### [Bounding box prediction data]
↓

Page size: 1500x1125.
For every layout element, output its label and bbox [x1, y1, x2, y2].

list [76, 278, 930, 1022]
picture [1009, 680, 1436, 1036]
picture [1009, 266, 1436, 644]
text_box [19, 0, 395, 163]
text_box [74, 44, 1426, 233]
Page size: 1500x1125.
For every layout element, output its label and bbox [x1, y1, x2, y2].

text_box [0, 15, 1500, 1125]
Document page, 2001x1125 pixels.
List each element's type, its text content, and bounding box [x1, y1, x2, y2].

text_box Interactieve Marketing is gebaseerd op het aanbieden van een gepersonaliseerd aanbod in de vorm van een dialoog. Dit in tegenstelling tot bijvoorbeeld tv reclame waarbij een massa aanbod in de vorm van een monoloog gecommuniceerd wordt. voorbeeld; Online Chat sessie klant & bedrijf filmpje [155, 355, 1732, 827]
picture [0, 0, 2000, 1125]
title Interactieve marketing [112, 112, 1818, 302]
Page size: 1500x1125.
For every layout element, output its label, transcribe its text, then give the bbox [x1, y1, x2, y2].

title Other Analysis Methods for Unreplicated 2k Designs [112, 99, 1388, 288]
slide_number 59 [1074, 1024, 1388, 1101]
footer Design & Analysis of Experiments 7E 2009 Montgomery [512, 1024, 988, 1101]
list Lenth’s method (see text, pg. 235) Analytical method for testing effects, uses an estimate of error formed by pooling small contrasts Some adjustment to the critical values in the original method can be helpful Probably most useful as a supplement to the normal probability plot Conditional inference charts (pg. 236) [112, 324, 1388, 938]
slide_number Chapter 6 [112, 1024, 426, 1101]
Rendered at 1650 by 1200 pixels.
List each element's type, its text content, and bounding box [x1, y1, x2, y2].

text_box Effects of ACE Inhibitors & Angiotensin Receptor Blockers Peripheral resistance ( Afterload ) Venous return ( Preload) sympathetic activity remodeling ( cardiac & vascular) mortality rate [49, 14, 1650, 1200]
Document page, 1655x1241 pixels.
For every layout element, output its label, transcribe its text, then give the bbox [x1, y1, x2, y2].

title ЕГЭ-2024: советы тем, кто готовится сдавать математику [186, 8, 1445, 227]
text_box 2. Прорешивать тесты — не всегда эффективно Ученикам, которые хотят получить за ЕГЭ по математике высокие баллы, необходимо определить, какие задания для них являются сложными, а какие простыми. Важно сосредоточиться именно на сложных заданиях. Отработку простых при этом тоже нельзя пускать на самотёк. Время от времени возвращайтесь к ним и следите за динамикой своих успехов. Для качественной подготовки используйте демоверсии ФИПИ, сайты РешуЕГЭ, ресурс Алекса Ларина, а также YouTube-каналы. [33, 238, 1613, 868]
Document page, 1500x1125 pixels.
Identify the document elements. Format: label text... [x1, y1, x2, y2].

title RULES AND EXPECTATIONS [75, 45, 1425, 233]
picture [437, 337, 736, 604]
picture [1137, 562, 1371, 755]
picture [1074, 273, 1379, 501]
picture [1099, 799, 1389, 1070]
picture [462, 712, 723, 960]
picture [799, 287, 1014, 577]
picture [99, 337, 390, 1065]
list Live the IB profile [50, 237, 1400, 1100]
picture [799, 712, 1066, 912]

↑

### [Problem statement]
Check each line of the entries, and copy the ones that contain "pixels".

### [Response to the task]
Document page, 2001x1125 pixels.
Rendered at 1650 by 1200 pixels.
Document page, 1655x1241 pixels.
Document page, 1500x1125 pixels.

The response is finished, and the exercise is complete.